The Curmudgeon


Tuesday, October 25, 2005

Historical Britishness

Today, as everyone with any aspiration to Britishness must know, is the anniversary of both the Battle of Agincourt (1415) and the Charge of the Light Brigade (1854). Surely, no one who claims even a modicum of Britishness can be unaware of these glorious episodes in our British history, which between them encapsulate so much of what is uniquely sterling and wondrous in the British national character.

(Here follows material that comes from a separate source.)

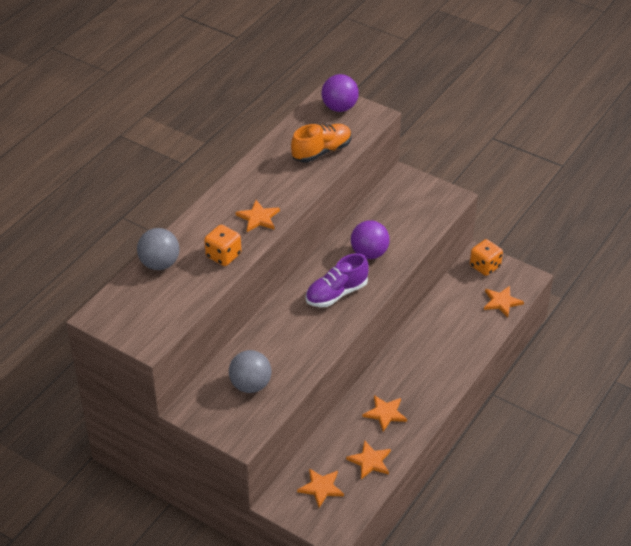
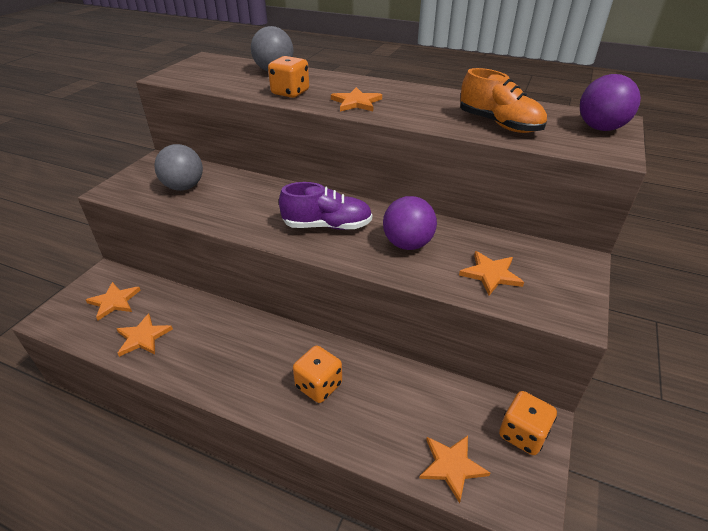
camera: 80 degrees right, 5 degrees down
(336, 293) = (327, 226): purple shoe -> purple shoe turned 135 degrees clockwise
(385, 413) = (216, 343): orange star -> orange star (491, 274)
(435, 356) = (318, 385): none -> orange dice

British is brave, as at Agincourt when the enemy cavalry became stuck in the mud and the British archers rained death on them from a slightly smaller distance than a Coalition of the Willing pilot democratising Falluja;

British is fair, as when the Light Brigade fiasco was blamed not on Lord Raglan who did not charge the enemy and survived, nor on Lord Lucan who did not charge the enemy and survived, nor on Lord Cardigan who did not charge the enemy and survived; but on a Captain Nolan, who did charge the enemy and was killed;

British is tolerant, like Henry V, glamorous victor of Agincourt, two of whose favourite pastimes were the burning and boiling of heretics;

British is unselfish, like Lord Cardigan, who brought his private yacht to Balaclava, where the petty priorities of various supply ships, hospital ships, etc., were duly put into perspective;

British is law-abiding, like Henry V, chivalrous victor of Agincourt, who claimed a throne to which he was not entitled and who massacred prisoners of war in defiance even of the largely undemanding moral standards of his time and class;

British is plucky and independent, as may be seen from the fact that both of these glorious adventures were undertaken without American guidance.